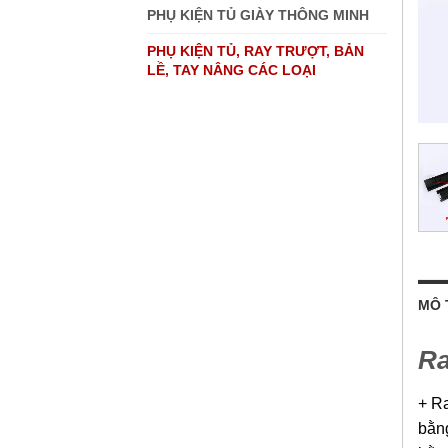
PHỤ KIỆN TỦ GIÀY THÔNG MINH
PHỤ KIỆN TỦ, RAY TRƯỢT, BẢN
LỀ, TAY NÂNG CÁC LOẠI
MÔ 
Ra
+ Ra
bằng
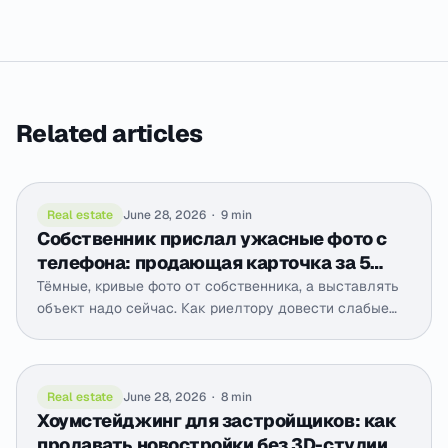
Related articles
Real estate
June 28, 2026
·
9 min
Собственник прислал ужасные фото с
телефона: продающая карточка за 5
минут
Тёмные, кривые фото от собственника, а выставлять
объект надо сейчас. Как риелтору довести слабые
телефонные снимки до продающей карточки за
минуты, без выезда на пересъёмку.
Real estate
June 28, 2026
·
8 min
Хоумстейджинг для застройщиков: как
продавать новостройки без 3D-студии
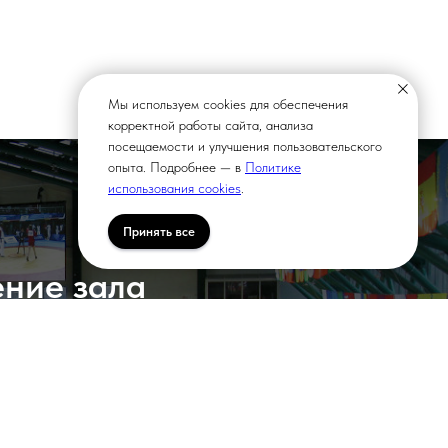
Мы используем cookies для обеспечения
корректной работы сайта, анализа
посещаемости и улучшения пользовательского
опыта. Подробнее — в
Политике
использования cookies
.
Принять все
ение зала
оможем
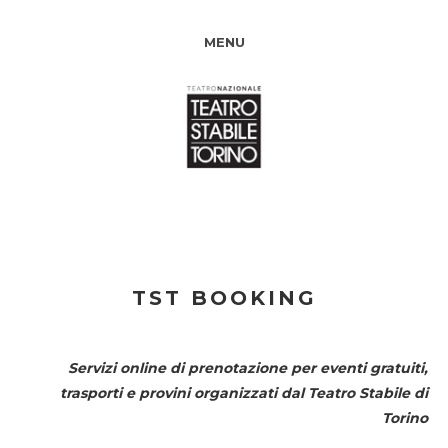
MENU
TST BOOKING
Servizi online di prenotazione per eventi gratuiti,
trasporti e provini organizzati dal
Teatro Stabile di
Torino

::::

* _Directions for this task_
Say how many lines above contain the string "cookies", writing only the number.

* _Result for this exercise_
2